The Senior Lot had recently undergone some renovations. The Slot has been newly repainted, and student passes are now being distributed on a lottery system. Some concerns arose among students about the lottery system; however, according to the school’s athletic director, Ryan Bishop, the new shift came to address problems with overcrowding. He stated, “Past seniors were sold passes for spots that did not exist. There were 107 spots in the lot, and over 200 passes were sold. This created a safety issue for the parking lot and caused students to park in the grass, fire lines, and reserved parking areas.”
Just last year, there would always be some sort of chaos with the overcrowded senior lot, as it functioned on a first-come, first-served basis.
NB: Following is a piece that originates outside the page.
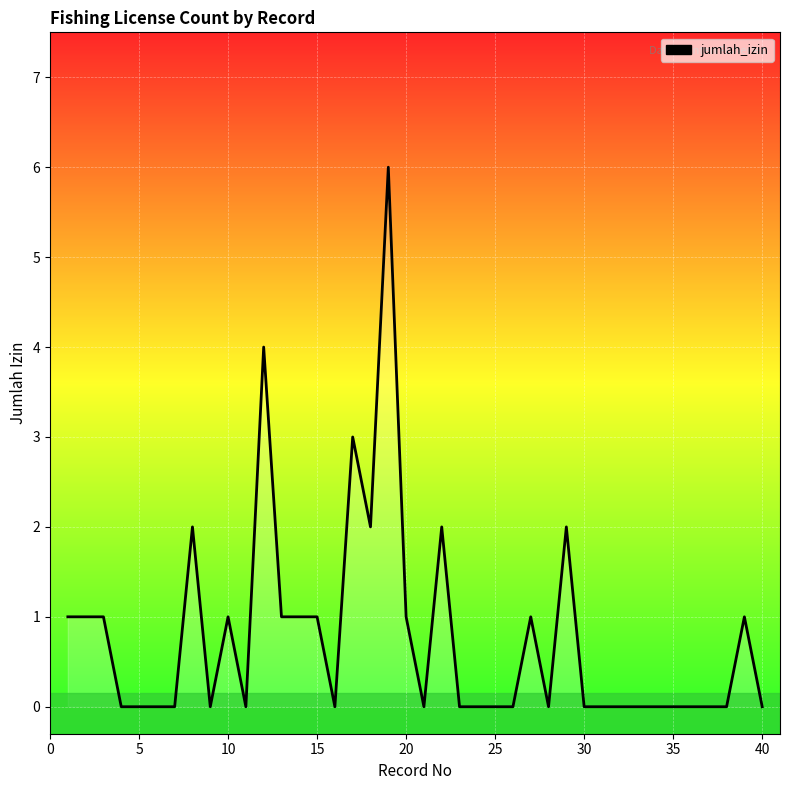

What is the maximum value shown in the chart?

6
The new system of assigned parking allows those who have acquired a spot to have peace of mind and assuage the anxiety of morning parking. Yet with the loss of the old system, it has limited the accessibility to other seniors.
The school has “500+ seniors, 130+ staff, and only 249 spots,” according to Mr.Bishop. Doing this lottery was the only fair way to give access to all seniors. In addition to the Senior Lot, the gravel lot has been opened to lottery, which has expanded the amount of parking to “128 cars.”
The other route students can take is city parking. Most popularly around the Goss Grove neighborhood, between Arapahoe and Canyon. Parking is limited to 2 hours in this neighborhood, but it hasn’t stopped many from parking there all day, with the risk of a nasty ticket.
According to Mr.Bishop, the school “can not control the city parking, but we are working with them and trying to come up with options that will be best for our students.” The school has been talking with the city about a solution for Goss Grove and city parking. The extent of the talks is unclear, but the school is “not in negotiations but rather is gaining insight.”
Issues have arisen from the monetary incentives of the city to keep limited parking, and combined with concerns of residents and businesses surrounding the school, the two-hour parking limit is still in place.
So what can be done? The school has been built beside an area called a flood plain. The flood plain is caused by the creek, and combined with strict city codes, upends the idea of building a new school parking garage or expanded parking lots. Bishop toured the school in 2006 and remarked how parking “was an issue then and will be an issue even when I am long and gone from BHS.”
Without a car, students can manage to transport themselves to school in a multitude of ways. Yet the appeal still beckons to many, and the price that those students pay is atrocious parking.